To solve the problem, we need to find the probability that all three distinct numbers selected from the first 100 natural numbers are divisible by both 2 and 3. ### Step-by-Step Solution: 1. **Understanding Total Outcomes**: The total number of ways to choose 3 distinct numbers from the first 100 natural numbers is given by the combination formula \( \binom{n}{r} \), where \( n \) is the total number of items to choose from, and \( r \) is the number of items to choose. Here, \( n = 100 \) and \( r = 3 \). \[ \text{Total Outcomes} = \binom{100}{3} = \frac{100 \times 99 \times 98}{3 \times 2 \times 1} = \frac{970200}{6} = 161700 \] 2. **Finding Favorable Outcomes**: We need to find the numbers that are divisible by both 2 and 3. The least common multiple (LCM) of 2 and 3 is 6. Therefore, we need to find the multiples of 6 within the first 100 natural numbers. The multiples of 6 from 6 to 96 are: \[ 6, 12, 18, 24, 30, 36, 42, 48, 54, 60, 66, 72, 78, 84, 90, 96 \] To find how many multiples of 6 are there, we can use the formula for the \( n \)-th term of an arithmetic progression (AP): \[ a_n = a + (n-1)d \] where \( a = 6 \) (the first term), \( d = 6 \) (the common difference), and \( a_n = 96 \) (the last term).
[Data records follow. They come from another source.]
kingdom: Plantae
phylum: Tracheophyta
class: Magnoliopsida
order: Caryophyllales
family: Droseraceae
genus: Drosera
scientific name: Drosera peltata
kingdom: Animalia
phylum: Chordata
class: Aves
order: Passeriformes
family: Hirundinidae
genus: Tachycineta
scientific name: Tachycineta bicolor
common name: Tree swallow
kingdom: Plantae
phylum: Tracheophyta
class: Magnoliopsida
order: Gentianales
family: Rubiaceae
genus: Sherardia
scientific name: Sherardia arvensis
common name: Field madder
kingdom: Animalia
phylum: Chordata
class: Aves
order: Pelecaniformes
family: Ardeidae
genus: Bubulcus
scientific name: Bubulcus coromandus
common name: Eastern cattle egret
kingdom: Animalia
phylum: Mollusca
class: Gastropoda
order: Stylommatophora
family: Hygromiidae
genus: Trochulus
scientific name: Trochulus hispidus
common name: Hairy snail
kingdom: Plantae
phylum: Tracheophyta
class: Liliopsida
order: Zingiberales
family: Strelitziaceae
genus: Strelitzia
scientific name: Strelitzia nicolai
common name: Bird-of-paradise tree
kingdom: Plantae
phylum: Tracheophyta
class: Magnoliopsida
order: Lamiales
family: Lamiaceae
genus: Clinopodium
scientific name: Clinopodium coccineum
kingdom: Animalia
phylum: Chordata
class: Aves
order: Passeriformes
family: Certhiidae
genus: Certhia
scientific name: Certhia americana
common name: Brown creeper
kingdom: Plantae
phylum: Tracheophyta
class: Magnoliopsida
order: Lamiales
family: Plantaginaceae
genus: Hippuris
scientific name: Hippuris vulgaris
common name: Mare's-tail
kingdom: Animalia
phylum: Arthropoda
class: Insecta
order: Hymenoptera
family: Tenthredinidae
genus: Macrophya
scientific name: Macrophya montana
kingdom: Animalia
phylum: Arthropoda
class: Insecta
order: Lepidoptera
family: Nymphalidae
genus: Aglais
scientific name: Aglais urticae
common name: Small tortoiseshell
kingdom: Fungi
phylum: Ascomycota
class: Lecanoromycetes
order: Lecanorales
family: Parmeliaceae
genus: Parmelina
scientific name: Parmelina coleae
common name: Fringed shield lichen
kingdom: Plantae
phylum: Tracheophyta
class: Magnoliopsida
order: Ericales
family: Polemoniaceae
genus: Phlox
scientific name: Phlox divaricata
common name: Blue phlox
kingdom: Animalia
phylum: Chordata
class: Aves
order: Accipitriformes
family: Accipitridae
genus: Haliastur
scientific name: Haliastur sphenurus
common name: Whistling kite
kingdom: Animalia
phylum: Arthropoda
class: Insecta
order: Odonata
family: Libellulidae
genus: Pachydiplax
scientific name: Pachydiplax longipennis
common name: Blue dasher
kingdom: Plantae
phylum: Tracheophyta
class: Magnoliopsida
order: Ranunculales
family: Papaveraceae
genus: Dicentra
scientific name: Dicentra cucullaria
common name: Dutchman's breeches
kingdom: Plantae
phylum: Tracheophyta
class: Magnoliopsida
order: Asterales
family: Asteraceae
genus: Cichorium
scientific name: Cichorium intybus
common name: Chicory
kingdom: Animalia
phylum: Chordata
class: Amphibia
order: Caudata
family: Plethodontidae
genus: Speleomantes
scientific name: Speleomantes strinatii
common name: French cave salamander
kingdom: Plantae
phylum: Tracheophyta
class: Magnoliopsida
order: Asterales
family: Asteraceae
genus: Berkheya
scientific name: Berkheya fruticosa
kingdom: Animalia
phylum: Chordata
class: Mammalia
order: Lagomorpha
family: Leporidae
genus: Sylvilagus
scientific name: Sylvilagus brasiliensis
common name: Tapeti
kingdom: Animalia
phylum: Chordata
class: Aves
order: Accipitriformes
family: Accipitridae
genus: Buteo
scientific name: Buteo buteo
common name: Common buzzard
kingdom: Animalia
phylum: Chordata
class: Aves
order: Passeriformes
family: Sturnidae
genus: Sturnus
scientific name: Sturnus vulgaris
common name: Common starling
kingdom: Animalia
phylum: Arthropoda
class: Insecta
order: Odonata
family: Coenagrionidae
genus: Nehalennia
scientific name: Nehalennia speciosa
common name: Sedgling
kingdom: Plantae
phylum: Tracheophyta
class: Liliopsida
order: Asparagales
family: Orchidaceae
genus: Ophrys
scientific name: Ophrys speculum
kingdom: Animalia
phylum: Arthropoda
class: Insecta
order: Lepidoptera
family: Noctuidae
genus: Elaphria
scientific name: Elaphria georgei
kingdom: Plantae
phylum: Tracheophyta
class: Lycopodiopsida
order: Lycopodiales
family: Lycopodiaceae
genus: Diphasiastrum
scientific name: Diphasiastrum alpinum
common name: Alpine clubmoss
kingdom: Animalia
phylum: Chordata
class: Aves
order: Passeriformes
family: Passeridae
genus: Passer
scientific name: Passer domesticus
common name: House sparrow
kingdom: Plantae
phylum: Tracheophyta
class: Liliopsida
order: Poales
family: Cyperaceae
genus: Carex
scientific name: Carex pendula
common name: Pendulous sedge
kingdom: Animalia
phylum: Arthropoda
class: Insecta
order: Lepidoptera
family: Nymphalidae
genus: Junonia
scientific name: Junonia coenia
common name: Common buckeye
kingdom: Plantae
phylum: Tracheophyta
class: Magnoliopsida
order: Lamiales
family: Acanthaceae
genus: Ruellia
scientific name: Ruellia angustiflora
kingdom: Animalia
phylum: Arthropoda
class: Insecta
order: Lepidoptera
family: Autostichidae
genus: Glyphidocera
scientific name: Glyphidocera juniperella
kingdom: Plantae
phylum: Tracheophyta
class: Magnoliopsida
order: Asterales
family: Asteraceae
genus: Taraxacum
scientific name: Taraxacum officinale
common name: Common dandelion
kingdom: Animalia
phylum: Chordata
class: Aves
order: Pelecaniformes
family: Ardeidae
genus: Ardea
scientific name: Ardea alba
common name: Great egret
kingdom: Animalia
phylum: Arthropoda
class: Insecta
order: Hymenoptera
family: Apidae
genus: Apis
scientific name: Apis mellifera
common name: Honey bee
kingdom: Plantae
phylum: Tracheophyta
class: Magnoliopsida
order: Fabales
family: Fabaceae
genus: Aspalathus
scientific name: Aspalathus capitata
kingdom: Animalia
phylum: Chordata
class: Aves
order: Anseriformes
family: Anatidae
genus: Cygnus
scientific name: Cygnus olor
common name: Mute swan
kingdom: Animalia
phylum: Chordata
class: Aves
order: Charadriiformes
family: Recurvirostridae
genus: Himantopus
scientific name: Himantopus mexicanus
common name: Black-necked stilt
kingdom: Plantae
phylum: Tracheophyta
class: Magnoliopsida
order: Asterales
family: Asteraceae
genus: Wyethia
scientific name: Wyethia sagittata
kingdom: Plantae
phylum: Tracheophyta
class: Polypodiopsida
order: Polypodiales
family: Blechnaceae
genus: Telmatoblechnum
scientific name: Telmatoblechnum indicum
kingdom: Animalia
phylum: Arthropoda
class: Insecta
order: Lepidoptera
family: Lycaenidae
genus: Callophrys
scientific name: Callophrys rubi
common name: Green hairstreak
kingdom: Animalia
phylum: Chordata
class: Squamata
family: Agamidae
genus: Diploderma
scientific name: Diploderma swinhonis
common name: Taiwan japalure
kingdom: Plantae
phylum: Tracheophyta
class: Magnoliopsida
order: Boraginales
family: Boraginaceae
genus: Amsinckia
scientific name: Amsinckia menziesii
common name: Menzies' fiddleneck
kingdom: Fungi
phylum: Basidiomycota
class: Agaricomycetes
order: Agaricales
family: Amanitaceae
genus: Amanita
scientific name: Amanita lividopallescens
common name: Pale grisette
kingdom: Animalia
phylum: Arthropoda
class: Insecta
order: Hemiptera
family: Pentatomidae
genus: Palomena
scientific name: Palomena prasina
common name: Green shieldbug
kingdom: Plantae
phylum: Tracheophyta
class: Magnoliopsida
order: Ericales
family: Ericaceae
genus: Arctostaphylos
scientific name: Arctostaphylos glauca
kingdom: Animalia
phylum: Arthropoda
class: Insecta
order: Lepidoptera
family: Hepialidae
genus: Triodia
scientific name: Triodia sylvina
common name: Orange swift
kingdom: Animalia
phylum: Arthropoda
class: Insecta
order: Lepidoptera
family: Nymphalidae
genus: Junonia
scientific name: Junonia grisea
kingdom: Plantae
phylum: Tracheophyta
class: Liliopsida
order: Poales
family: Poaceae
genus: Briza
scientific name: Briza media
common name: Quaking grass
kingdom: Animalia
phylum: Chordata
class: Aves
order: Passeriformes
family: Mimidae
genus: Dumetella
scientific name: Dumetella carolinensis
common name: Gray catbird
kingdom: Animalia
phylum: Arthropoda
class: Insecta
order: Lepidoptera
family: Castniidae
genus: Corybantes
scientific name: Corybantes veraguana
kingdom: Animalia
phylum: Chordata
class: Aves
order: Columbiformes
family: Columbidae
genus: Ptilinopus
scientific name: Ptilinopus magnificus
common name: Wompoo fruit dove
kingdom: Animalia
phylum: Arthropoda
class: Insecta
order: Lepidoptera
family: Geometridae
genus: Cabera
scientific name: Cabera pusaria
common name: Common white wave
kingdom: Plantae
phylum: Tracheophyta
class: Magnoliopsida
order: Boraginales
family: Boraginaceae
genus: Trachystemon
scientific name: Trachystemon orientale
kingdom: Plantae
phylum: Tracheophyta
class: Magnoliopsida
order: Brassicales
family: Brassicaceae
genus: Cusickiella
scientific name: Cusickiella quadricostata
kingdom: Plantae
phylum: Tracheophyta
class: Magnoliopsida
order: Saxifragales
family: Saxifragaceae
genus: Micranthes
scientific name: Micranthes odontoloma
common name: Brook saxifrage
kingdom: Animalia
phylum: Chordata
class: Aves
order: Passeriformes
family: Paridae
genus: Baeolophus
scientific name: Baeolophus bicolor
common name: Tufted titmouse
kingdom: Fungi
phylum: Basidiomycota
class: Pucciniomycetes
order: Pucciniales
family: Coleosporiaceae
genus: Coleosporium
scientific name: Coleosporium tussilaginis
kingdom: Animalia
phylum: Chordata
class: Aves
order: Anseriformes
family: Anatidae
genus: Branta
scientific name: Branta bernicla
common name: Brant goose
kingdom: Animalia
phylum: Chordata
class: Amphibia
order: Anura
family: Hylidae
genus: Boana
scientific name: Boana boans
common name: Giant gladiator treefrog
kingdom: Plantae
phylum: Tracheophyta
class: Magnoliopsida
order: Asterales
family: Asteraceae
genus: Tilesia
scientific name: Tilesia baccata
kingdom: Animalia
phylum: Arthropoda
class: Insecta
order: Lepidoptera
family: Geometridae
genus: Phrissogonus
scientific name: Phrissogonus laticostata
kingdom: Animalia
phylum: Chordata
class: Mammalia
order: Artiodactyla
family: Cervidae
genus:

Setting up the equation: \[ 96 = 6 + (n-1) \cdot 6 \] \[ 90 = (n-1) \cdot 6 \] \[ n - 1 = 15 \implies n = 16 \] Thus, there are 16 numbers that are divisible by both 2 and 3. 3. **Calculating Favorable Outcomes**: Now, we need to choose 3 distinct numbers from these 16 favorable outcomes: \[ \text{Favorable Outcomes} = \binom{16}{3} = \frac{16 \times 15 \times 14}{3 \times 2 \times 1} = \frac{3360}{6} = 560 \] 4. **Calculating the Probability**: The probability \( P \) that all three selected numbers are divisible by both 2 and 3 is given by the ratio of favorable outcomes to total outcomes: \[ P = \frac{\text{Favorable Outcomes}}{\text{Total Outcomes}} = \frac{560}{161700} \] To simplify this fraction: \[ P = \frac{560 \div 280}{161700 \div 280} = \frac{2}{577.5} \approx \frac{4}{1155} \] ### Final Answer: The probability that all three numbers selected are divisible by both 2 and 3 is: \[ \frac{4}{1155} \]